#### WHAT YOU NEED TO DO:
Copy the source text in each row below character for character, and leave the pictures out of your answer.

#### ENTRIES SUPPLIED:

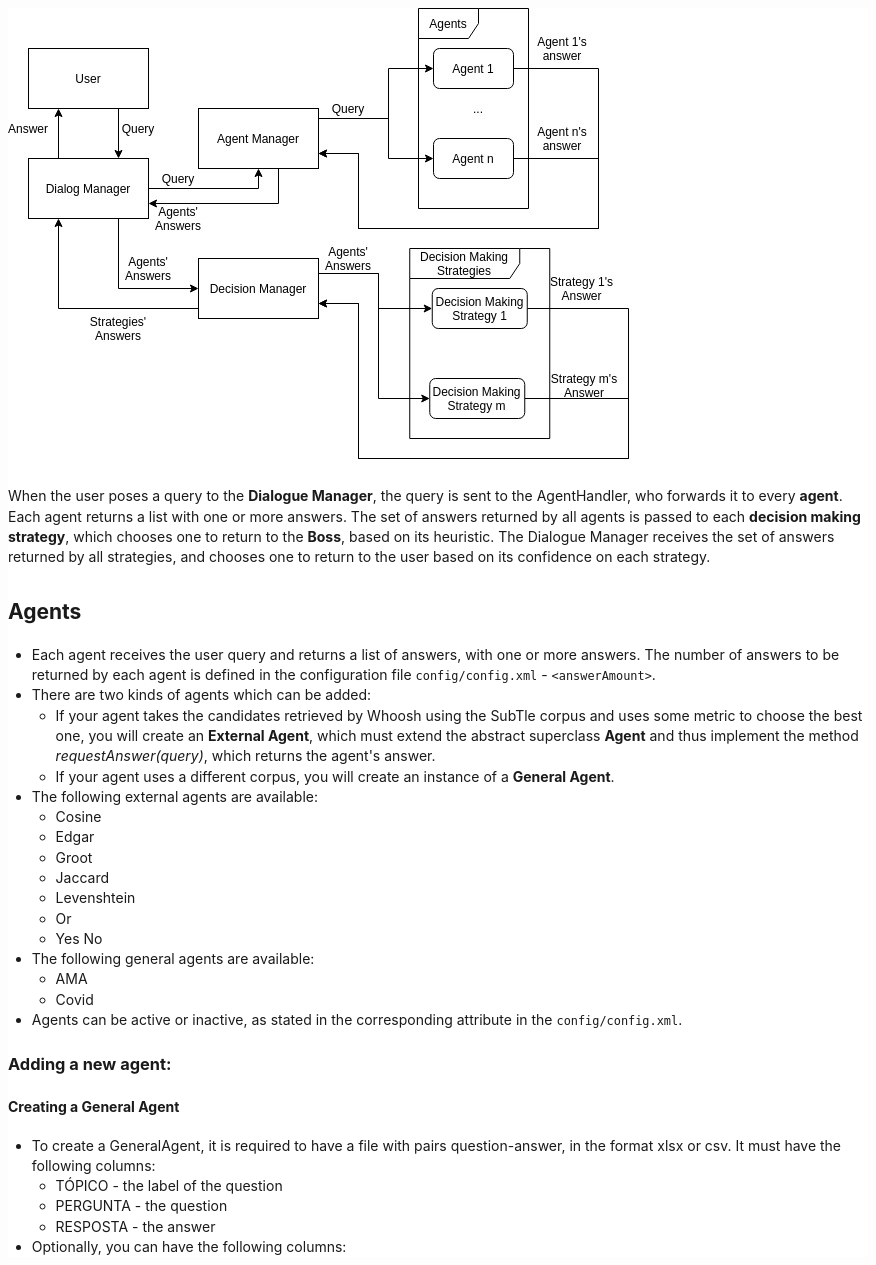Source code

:   ![Architecture](https://github.com/leonorllansol/multi-agent-dialogue/blob/main/chatuga-sss/images/UnbotableAbstractAgents.jpg)
  
  When the user poses a query to the **Dialogue Manager**, the query is sent to the AgentHandler, who forwards it to every **agent**. Each agent returns a list with one or more answers. The set of answers returned by all agents is passed to each **decision making strategy**, which chooses one to return to the **Boss**, based on its heuristic. The Dialogue Manager receives the set of answers returned by all strategies, and chooses one to return to the user based on its confidence on each strategy.
  
## Agents
  - Each agent receives the user query and returns a list of answers, with one or more answers. The number of answers to be returned by each agent is defined in the configuration file `config/config.xml` - `<answerAmount>`.
  - There are two kinds of agents which can be added:
  	- If your agent takes the candidates retrieved by Whoosh using the SubTle corpus and uses some metric to choose the best one, you will create an **External Agent**, which must extend the abstract superclass **Agent** and thus implement the method *requestAnswer(query)*, which returns the agent's answer.
	- If your agent uses a different corpus, you will create an instance of a **General Agent**.
  - The following external agents are available:
  	- Cosine  
	- Edgar
	- Groot
	- Jaccard
	- Levenshtein
	- Or
	- Yes No
  - The following general agents are available:
  	- AMA
	- Covid
  - Agents can be active or inactive, as stated in the corresponding attribute in the `config/config.xml`.
### Adding a new agent:
  #### Creating a General Agent
  - To create a GeneralAgent, it is required to have a file with pairs question-answer, in the format xlsx or csv. It must have the following columns:
  	- TÓPICO - the label of the question
	- PERGUNTA - the question
	- RESPOSTA - the answer
  - Optionally, you can have the following columns:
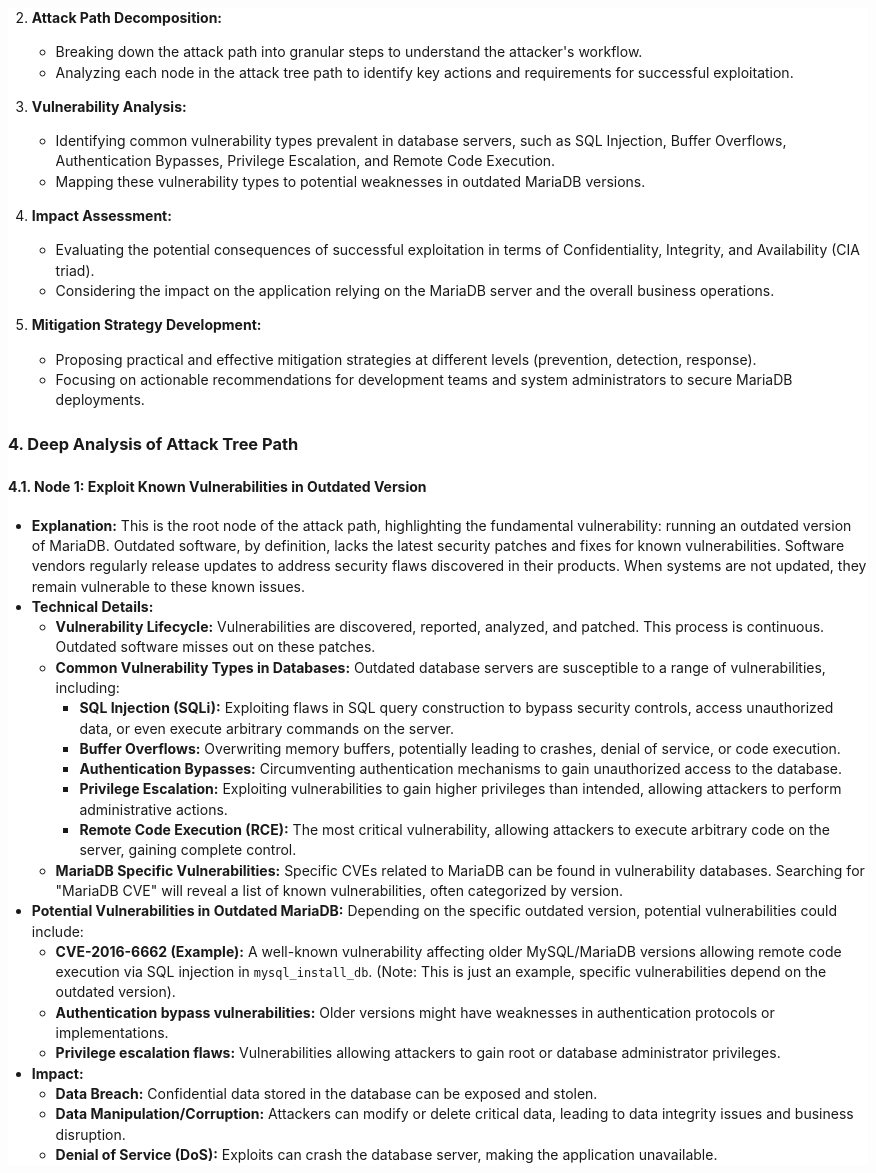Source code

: 2.  **Attack Path Decomposition:**
    *   Breaking down the attack path into granular steps to understand the attacker's workflow.
    *   Analyzing each node in the attack tree path to identify key actions and requirements for successful exploitation.

3.  **Vulnerability Analysis:**
    *   Identifying common vulnerability types prevalent in database servers, such as SQL Injection, Buffer Overflows, Authentication Bypasses, Privilege Escalation, and Remote Code Execution.
    *   Mapping these vulnerability types to potential weaknesses in outdated MariaDB versions.

4.  **Impact Assessment:**
    *   Evaluating the potential consequences of successful exploitation in terms of Confidentiality, Integrity, and Availability (CIA triad).
    *   Considering the impact on the application relying on the MariaDB server and the overall business operations.

5.  **Mitigation Strategy Development:**
    *   Proposing practical and effective mitigation strategies at different levels (prevention, detection, response).
    *   Focusing on actionable recommendations for development teams and system administrators to secure MariaDB deployments.

### 4. Deep Analysis of Attack Tree Path

#### 4.1. Node 1: Exploit Known Vulnerabilities in Outdated Version

*   **Explanation:** This is the root node of the attack path, highlighting the fundamental vulnerability: running an outdated version of MariaDB. Outdated software, by definition, lacks the latest security patches and fixes for known vulnerabilities.  Software vendors regularly release updates to address security flaws discovered in their products. When systems are not updated, they remain vulnerable to these known issues.
*   **Technical Details:**
    *   **Vulnerability Lifecycle:** Vulnerabilities are discovered, reported, analyzed, and patched.  This process is continuous. Outdated software misses out on these patches.
    *   **Common Vulnerability Types in Databases:** Outdated database servers are susceptible to a range of vulnerabilities, including:
        *   **SQL Injection (SQLi):** Exploiting flaws in SQL query construction to bypass security controls, access unauthorized data, or even execute arbitrary commands on the server.
        *   **Buffer Overflows:**  Overwriting memory buffers, potentially leading to crashes, denial of service, or code execution.
        *   **Authentication Bypasses:** Circumventing authentication mechanisms to gain unauthorized access to the database.
        *   **Privilege Escalation:**  Exploiting vulnerabilities to gain higher privileges than intended, allowing attackers to perform administrative actions.
        *   **Remote Code Execution (RCE):**  The most critical vulnerability, allowing attackers to execute arbitrary code on the server, gaining complete control.
    *   **MariaDB Specific Vulnerabilities:**  Specific CVEs related to MariaDB can be found in vulnerability databases. Searching for "MariaDB CVE" will reveal a list of known vulnerabilities, often categorized by version.
*   **Potential Vulnerabilities in Outdated MariaDB:** Depending on the specific outdated version, potential vulnerabilities could include:
    *   **CVE-2016-6662 (Example):**  A well-known vulnerability affecting older MySQL/MariaDB versions allowing remote code execution via SQL injection in `mysql_install_db`. (Note: This is just an example, specific vulnerabilities depend on the outdated version).
    *   **Authentication bypass vulnerabilities:** Older versions might have weaknesses in authentication protocols or implementations.
    *   **Privilege escalation flaws:**  Vulnerabilities allowing attackers to gain root or database administrator privileges.
*   **Impact:**
    *   **Data Breach:**  Confidential data stored in the database can be exposed and stolen.
    *   **Data Manipulation/Corruption:**  Attackers can modify or delete critical data, leading to data integrity issues and business disruption.
    *   **Denial of Service (DoS):**  Exploits can crash the database server, making the application unavailable.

#### EXERCISE ANSWER:
Source code

:   ![Architecture](https://github.com/leonorllansol/multi-agent-dialogue/blob/main/chatuga-sss/images/UnbotableAbstractAgents.jpg)
  
  When the user poses a query to the **Dialogue Manager**, the query is sent to the AgentHandler, who forwards it to every **agent**. Each agent returns a list with one or more answers. The set of answers returned by all agents is passed to each **decision making strategy**, which chooses one to return to the **Boss**, based on its heuristic. The Dialogue Manager receives the set of answers returned by all strategies, and chooses one to return to the user based on its confidence on each strategy.
  
## Agents
  - Each agent receives the user query and returns a list of answers, with one or more answers. The number of answers to be returned by each agent is defined in the configuration file `config/config.xml` - `<answerAmount>`.
  - There are two kinds of agents which can be added:
  	- If your agent takes the candidates retrieved by Whoosh using the SubTle corpus and uses some metric to choose the best one, you will create an **External Agent**, which must extend the abstract superclass **Agent** and thus implement the method *requestAnswer(query)*, which returns the agent's answer.
	- If your agent uses a different corpus, you will create an instance of a **General Agent**.
  - The following external agents are available:
  	- Cosine  
	- Edgar
	- Groot
	- Jaccard
	- Levenshtein
	- Or
	- Yes No
  - The following general agents are available:
  	- AMA
	- Covid
  - Agents can be active or inactive, as stated in the corresponding attribute in the `config/config.xml`.
### Adding a new agent:
  #### Creating a General Agent
  - To create a GeneralAgent, it is required to have a file with pairs question-answer, in the format xlsx or csv. It must have the following columns:
  	- TÓPICO - the label of the question
	- PERGUNTA - the question
	- RESPOSTA - the answer
  - Optionally, you can have the following columns:
Source code

: 2.  **Attack Path Decomposition:**
    *   Breaking down the attack path into granular steps to understand the attacker's workflow.
    *   Analyzing each node in the attack tree path to identify key actions and requirements for successful exploitation.

3.  **Vulnerability Analysis:**
    *   Identifying common vulnerability types prevalent in database servers, such as SQL Injection, Buffer Overflows, Authentication Bypasses, Privilege Escalation, and Remote Code Execution.
    *   Mapping these vulnerability types to potential weaknesses in outdated MariaDB versions.

4.  **Impact Assessment:**
    *   Evaluating the potential consequences of successful exploitation in terms of Confidentiality, Integrity, and Availability (CIA triad).
    *   Considering the impact on the application relying on the MariaDB server and the overall business operations.

5.  **Mitigation Strategy Development:**
    *   Proposing practical and effective mitigation strategies at different levels (prevention, detection, response).
    *   Focusing on actionable recommendations for development teams and system administrators to secure MariaDB deployments.

### 4. Deep Analysis of Attack Tree Path

#### 4.1. Node 1: Exploit Known Vulnerabilities in Outdated Version

*   **Explanation:** This is the root node of the attack path, highlighting the fundamental vulnerability: running an outdated version of MariaDB. Outdated software, by definition, lacks the latest security patches and fixes for known vulnerabilities.  Software vendors regularly release updates to address security flaws discovered in their products. When systems are not updated, they remain vulnerable to these known issues.
*   **Technical Details:**
    *   **Vulnerability Lifecycle:** Vulnerabilities are discovered, reported, analyzed, and patched.  This process is continuous. Outdated software misses out on these patches.
    *   **Common Vulnerability Types in Databases:** Outdated database servers are susceptible to a range of vulnerabilities, including:
        *   **SQL Injection (SQLi):** Exploiting flaws in SQL query construction to bypass security controls, access unauthorized data, or even execute arbitrary commands on the server.
        *   **Buffer Overflows:**  Overwriting memory buffers, potentially leading to crashes, denial of service, or code execution.
        *   **Authentication Bypasses:** Circumventing authentication mechanisms to gain unauthorized access to the database.
        *   **Privilege Escalation:**  Exploiting vulnerabilities to gain higher privileges than intended, allowing attackers to perform administrative actions.
        *   **Remote Code Execution (RCE):**  The most critical vulnerability, allowing attackers to execute arbitrary code on the server, gaining complete control.
    *   **MariaDB Specific Vulnerabilities:**  Specific CVEs related to MariaDB can be found in vulnerability databases. Searching for "MariaDB CVE" will reveal a list of known vulnerabilities, often categorized by version.
*   **Potential Vulnerabilities in Outdated MariaDB:** Depending on the specific outdated version, potential vulnerabilities could include:
    *   **CVE-2016-6662 (Example):**  A well-known vulnerability affecting older MySQL/MariaDB versions allowing remote code execution via SQL injection in `mysql_install_db`. (Note: This is just an example, specific vulnerabilities depend on the outdated version).
    *   **Authentication bypass vulnerabilities:** Older versions might have weaknesses in authentication protocols or implementations.
    *   **Privilege escalation flaws:**  Vulnerabilities allowing attackers to gain root or database administrator privileges.
*   **Impact:**
    *   **Data Breach:**  Confidential data stored in the database can be exposed and stolen.
    *   **Data Manipulation/Corruption:**  Attackers can modify or delete critical data, leading to data integrity issues and business disruption.
    *   **Denial of Service (DoS):**  Exploits can crash the database server, making the application unavailable.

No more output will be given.